Oatly shares soar 30 percent in their public debut.

Shares of Oatly soared 30 percent on Thursday as investors jumped at the chance to take part in rapid changes in the food industry driven by consumer tastes shifting to plant-based products.

The company, which makes an alternative to dairy milk based on oats, priced its initial public offering Wednesday night on the high end of its range, giving the company a value of about $10 billion. Shares were priced at $17 and began trading at $22.12 on the Nasdaq under the ticker “OTLY.”

The offering comes as money is flooding into the food tech space, with investors eager to catch a ride on the next Beyond Meat — the vegan food company valued at about $6.6 billion by public investors. And investors have put a heightened focus on companies like Oatly that say they meet environmental, social and governance standards.

“Long term, it’s an opportunity for us to create a fantastic shareholder base,” Oatly’s chief executive, Toni Petersson, said of the offering. “So E.S.G. was definitely a huge, huge part of it — so we’re excited, we’re really excited, about the outcome here.”

Oatly, based in Malmo, Sweden, was founded in 1994 by Rickard Oste, a professor of food chemistry and nutrition in Sweden, and his brother Bjorn Oste. They developed a way of processing a slurry of oats and water with enzymes to produce natural sweetness and a milk-like taste and consistency. Fans of oatmilk say it tastes better than dairy-free predecessors like soy milk and has fewer calories than almond milk.

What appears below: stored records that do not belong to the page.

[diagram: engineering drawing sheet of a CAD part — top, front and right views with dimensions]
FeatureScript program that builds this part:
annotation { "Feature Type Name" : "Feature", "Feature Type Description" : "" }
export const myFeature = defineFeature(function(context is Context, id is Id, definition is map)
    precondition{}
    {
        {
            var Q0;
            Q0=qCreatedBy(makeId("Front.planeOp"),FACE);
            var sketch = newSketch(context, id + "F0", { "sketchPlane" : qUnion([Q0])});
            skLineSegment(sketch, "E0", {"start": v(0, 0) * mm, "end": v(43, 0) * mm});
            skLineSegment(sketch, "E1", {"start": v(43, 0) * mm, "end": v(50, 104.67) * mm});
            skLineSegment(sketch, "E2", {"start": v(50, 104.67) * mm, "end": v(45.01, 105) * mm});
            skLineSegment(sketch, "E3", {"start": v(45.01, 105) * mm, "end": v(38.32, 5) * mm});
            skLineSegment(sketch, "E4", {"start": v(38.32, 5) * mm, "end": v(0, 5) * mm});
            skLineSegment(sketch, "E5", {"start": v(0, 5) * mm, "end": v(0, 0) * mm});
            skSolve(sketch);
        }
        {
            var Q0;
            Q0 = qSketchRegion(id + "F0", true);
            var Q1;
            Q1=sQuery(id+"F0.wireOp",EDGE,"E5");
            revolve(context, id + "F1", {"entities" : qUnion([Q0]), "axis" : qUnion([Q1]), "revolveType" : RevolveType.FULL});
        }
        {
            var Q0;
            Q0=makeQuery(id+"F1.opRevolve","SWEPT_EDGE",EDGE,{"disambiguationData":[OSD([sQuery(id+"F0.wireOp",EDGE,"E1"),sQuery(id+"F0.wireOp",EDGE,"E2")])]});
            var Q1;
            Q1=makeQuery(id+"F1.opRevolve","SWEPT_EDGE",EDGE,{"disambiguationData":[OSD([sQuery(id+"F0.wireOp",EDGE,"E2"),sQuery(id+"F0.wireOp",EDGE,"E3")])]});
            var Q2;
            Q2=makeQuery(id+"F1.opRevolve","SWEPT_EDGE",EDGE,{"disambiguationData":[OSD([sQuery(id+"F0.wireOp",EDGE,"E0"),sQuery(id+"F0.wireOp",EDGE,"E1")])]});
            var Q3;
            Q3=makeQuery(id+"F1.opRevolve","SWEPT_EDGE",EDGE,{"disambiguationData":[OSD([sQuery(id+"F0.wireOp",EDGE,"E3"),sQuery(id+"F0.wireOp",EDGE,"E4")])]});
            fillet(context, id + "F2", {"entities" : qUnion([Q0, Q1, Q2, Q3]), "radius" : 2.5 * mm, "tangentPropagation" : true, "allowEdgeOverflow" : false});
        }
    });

The company has drawn the attention of big money and flashy names. The majority shareholder is a partnership between an entity owned by the Chinese government and Verlinvest, a Belgian firm that invests some of the wealth of the families that control the Anheuser-Busch InBev beer empire. Blackstone is an investor, as are Oprah Winfrey, Natalie Portman, Jay-Z’s Roc Nation and Howard Schultz.

Oatly’s sales soared last year to $420 million from $204 million in 2019, though the company reported a loss of $60 million as it invested in new factories, marketing and new products. It’s goal going forward remains growth, not profitability, Mr. Petersson said.

“This is about gaining market share,” he said. “This is about leading a movement forward.”

In 2019, Campbell, which sells oat milk through its Pacific Foods brand, complained about Oatly’s marketing around its use of sugar. But Oatly has no plans to address its sugar content.

“We’re just replicating what nature does before it enters your stomach,” Mr. Petersson said in describing the process of making oatmilk.